Data were from Waves 1 to 3 (2009, 2012-13, 2016-17) of the International Tobacco Control (ITC) Brazil Survey - a cohort survey of approximately 1200 adult smokers and 600 non-smokers in Rio de Janeiro, São Paulo, and Porto Alegre. At all three waves, respondents were asked whether they had seen or heard about (1) sport or sporting events and/or (2) music, theatre, art or fashion events sponsored by or connected with cigarette companies. At Waves 2 and 3, tobacco company name recognition was tested by asking respondents whether the following are tobacco companies: Souza Cruz, Nestle, and Pirelle. Data were analyzed using GEE logistic regression models.

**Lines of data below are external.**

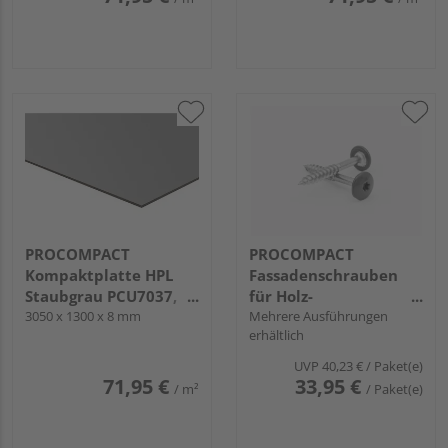
PROCOMPACT
PROCOMPACT
Kompaktplatte HPL
Fassadenschrauben
Staubgrau PCU7037,
für Holz-
beidseitig mit UV-
3050 x 1300 x 8 mm
Unterkonstruktion,
Mehrere Ausführungen
erhältlich
Schutzfilm
Edelstahl A2/A4,
5,5x35mm, Kopf
UVP
40,23 €
/ Paket(e)
Ø12mm TX 20
71,95 €
33,95 €
/ m²
/ Paket(e)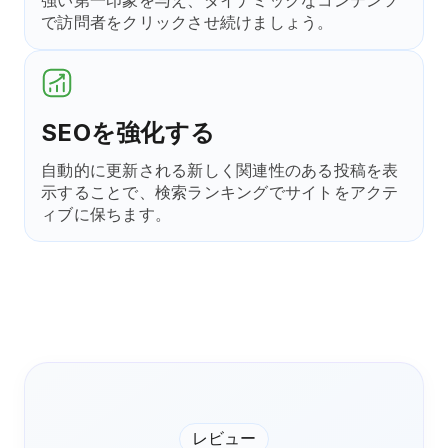
で訪問者をクリックさせ続けましょう。
SEOを強化する
自動的に更新される新しく関連性のある投稿を表
示することで、検索ランキングでサイトをアクテ
ィブに保ちます。
レビュー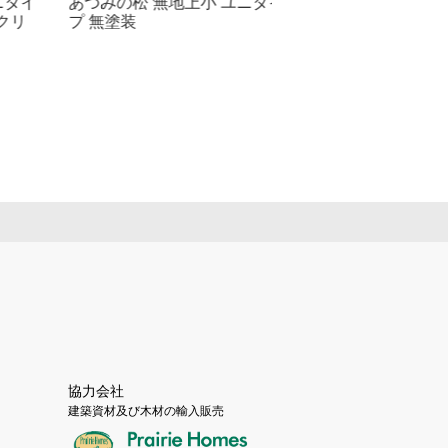
あづみの松 無地上小 ユニタイ
あづみの松 無地上小 
イ
プ 無塗装
プ ナチュラルVコー
ア）
協力会社
建築資材及び木材の輸入販売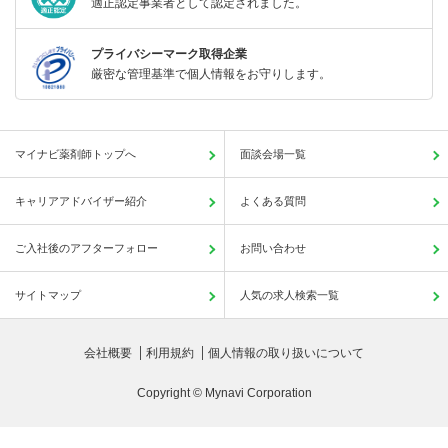
適正認定事業者として認定されました。
プライバシーマーク取得企業
厳密な管理基準で個人情報をお守りします。
マイナビ薬剤師トップへ
面談会場一覧
キャリアアドバイザー紹介
よくある質問
ご入社後のアフターフォロー
お問い合わせ
サイトマップ
人気の求人検索一覧
会社概要
利用規約
個人情報の取り扱いについて
Copyright © Mynavi Corporation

Awareness of a sport or sporting event sponsored by a cigarette company decreased between 2009 and 2016-17 among both smokers (from 8.7% to 4.7%; p=0.004) and non-smokers (from 11.8% to 5.7%; p=0.008). Awareness of an arts event sponsored by a tobacco company decreased among smokers (from 6.3% to 1.4%; p< .001), but not significantly among non-smokers (from 6.1% to 3.8%; p=0.235). Over 93% of smokers and non-smokers correctly stated that Souza Cruz is a tobacco company and over 98% correctly stated that Nestle and Pirelle are not.

Although Brazil has not specifically banned tobacco company sponsorship, public awareness of tobacco company sponsorship has decreased over 7 years, possibly suggesting that the industry has not (yet) taken advantage of the loophole.